フェイスブックの人事幹部と組織心理学者のアダム・グラントが、同社従業員に対する調査をもとに、人が働くうえで重視している3つの動機を特定した。筆者らによると、キャリア、コミュニティ、社会的意義の3つであり、これらは年齢や能力、職能に関係なく普遍的な欲求であるという。


 仕事の価値観に関する会話が始まると、じきに誰かが「欲求のピラミッド」を持ち出すことだろう。有名な心理学者、アブラハム・マズローによる最も知られた理論だ。

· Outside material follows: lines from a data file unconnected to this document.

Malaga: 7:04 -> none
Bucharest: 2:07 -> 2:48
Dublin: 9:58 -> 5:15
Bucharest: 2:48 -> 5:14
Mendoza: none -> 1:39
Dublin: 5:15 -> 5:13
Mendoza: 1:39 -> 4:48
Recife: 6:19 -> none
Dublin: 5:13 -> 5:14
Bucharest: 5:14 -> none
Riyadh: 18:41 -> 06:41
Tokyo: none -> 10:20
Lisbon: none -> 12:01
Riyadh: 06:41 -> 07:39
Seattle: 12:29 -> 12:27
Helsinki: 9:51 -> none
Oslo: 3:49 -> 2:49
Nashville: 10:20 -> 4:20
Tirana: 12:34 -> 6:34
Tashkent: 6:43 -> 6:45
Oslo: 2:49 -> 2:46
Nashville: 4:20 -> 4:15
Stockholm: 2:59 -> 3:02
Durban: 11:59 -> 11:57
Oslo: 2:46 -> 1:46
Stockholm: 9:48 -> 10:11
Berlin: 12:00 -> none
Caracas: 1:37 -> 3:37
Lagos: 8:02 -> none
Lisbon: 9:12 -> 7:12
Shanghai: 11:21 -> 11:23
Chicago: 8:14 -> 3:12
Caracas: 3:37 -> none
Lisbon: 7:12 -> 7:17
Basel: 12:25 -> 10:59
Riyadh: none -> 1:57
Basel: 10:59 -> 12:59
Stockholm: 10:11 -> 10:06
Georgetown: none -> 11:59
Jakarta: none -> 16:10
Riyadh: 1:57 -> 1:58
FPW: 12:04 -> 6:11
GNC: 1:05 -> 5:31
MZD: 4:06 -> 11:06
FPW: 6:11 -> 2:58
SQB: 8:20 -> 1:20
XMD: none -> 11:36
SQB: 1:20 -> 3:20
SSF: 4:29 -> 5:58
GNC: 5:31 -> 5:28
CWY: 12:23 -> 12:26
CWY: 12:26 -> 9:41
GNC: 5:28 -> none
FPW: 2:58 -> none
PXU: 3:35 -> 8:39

 彼の説によれば、人間にはみな「欲求の階層」があるという。基本的な生理的欲求と安全の欲求が満たされると、愛情と所属を求めるようになり、次に自尊心と他者からの敬意を、そして最終的には自己実現を希求するという。

 だが、このピラミッド説は半世紀以上も前に唱えられたものであり、近年になって心理学者たちは、改新が必要であると結論づけている。

 過去数十年の社会科学における証拠を見直すと、マズローの論拠に異論を差しはさむのは難しい。基本的な欲求が満たされていなければ、他のことに目を向けるのは困難だ。仕事で十分な報酬が得られず、どうやって生き延びるかを一晩中案じていたら、自己実現について考えを巡らせる時間はあまりないだろう。

 だが、マズローが欲求のピラミッド説を提唱したのは、エルトン・メイヨーによる「人間関係論」の黎明期のことであった。つまり、当時の製造業における非常に多くの職場では、基本的な生理的および安全の欲求に対応できていなかったのだ。

 今日では、知識産業とサービス産業に身を置く企業が多くなった。これらの企業は、単に基本的な欲求を満たしているだけではない。あらゆる欲求に応えようとし、食事からジムまで利便性を提供して、最も働きがいのある職場となるよう競い合っている(1984~2011年の間に、「全米で最も働きがいのある企業100社」に選ばれた企業は、株式リターンが同業他社よりも年率2.3~3.8%上回っていた)。このような環境では、生命の維持は問題ではない。

 しかも、この基本的欲求の階層を通過してしまえば、残りは段階を追う必要がない。愛されていなくても、敬意と達成を希求することもある。それらが満たされる前に、個人的な成長と自己表現を追求することもある。

 マズローが今日、ピラミッド説を一から組み立てるとしたら、どのようなものになるだろうか。基本的な欲求を超えて、人に働く意欲を与えるものは何かを、どう説明するだろうか。

 我々は、フェイスブックのピープルアナリティクスチームとの協働により、この疑問への答えを出そうと試みた。